• EXERCISE REQUIREMENTS:
(a) Copy the passage from the article on Venezuela's music program below, beginning at the words "The state-run System" and stopping after "Los Angeles Philharmonic.".
(b) Using the article on Venezuela's music program below, state whether each statement agrees with it, answering yes or no and quoting the deciding words: (i) The System began in 1975. (ii) Adan Bello cried loudly at birth. (iii) Before the "New Members" projects, The System accepted children younger than 5.

• DOCUMENT PASSAGE:
******************************
By Diego Ore
CARACAS (Reuters) - When Adan Bello was born in Caracas, he barely cried.
Then the Venezuelan baby's blinking eyes turned towards the calm melody of a duo of harpists playing Brahms' "Cradle Song" in the corner of a public hospital's maternity wing.
Minutes later, his mother received a certificate signing Adan up for Venezuela's hugely successful classical music programme, known as "El Sistema" (The System).
Adan was given a tiny replica violin.
The state-run System has since its inception in 1975 trained 2.5 million youngsters, mostly from low-income backgrounds, including Gustavo Dudamel, the renowned conductor of The Los Angeles Philharmonic.
"A child who takes up a musical instrument is a child who will never raise a weapon," said Leonardo Mendez, coordinator of The System's latest "New Members" initiative.
In a nation awash with guns and with one of the world's highest murder rates, The System has for decades sought to counteract poor children's exposure to violence with the gentle and inspiring influence of classical music.
It used to only admit children aged at least 5. But under its latest "New Members" projects, hundreds of smaller infants can receive voice lessons, musical initiation with paper-made instruments, and free concerts, at its base in Caracas.
And some System musicians are fanning out to hospitals, like the one where Bello was born, playing classical themes to mothers in labour to inspire new music-lovers even before birth.
"WHY WAIT?"
It was Jose Antonio Abreu, a Venezuelan economist and musician, who founded The System four decades ago to help children and teens escape crime in the slums.
******************************
• SUPPLIED DATA:

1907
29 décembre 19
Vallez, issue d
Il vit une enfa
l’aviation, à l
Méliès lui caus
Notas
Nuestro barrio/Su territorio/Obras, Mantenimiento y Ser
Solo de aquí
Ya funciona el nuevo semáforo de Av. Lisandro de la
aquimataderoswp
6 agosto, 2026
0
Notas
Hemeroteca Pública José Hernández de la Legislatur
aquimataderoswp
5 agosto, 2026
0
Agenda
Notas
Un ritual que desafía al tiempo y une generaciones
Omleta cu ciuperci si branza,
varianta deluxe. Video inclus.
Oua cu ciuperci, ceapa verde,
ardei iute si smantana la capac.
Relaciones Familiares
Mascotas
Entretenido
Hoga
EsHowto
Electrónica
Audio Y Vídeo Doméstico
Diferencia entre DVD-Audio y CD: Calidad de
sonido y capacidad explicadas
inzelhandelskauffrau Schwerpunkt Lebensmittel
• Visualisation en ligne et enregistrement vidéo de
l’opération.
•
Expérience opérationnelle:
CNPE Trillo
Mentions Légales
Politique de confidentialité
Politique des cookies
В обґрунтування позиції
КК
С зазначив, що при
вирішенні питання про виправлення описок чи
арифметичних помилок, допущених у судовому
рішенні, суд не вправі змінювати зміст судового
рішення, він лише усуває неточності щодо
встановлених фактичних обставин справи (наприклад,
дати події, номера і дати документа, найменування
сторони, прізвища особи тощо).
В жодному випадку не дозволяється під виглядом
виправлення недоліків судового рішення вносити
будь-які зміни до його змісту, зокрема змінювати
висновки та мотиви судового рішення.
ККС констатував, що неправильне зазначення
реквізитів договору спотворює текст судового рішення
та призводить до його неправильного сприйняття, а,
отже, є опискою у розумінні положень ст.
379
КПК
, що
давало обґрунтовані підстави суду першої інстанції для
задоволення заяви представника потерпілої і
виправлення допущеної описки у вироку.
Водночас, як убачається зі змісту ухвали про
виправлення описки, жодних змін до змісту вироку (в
******************************
• ANSWER LIST:
(a)
The state-run System has since its inception in 1975 trained 2.5 million youngsters, mostly from low-income backgrounds, including Gustavo Dudamel, the renowned conductor of The Los Angeles Philharmonic.

(b)
(i) Yes: "since its inception in 1975"
(ii) No: "he barely cried."
(iii) No: "It used to only admit children aged at least 5."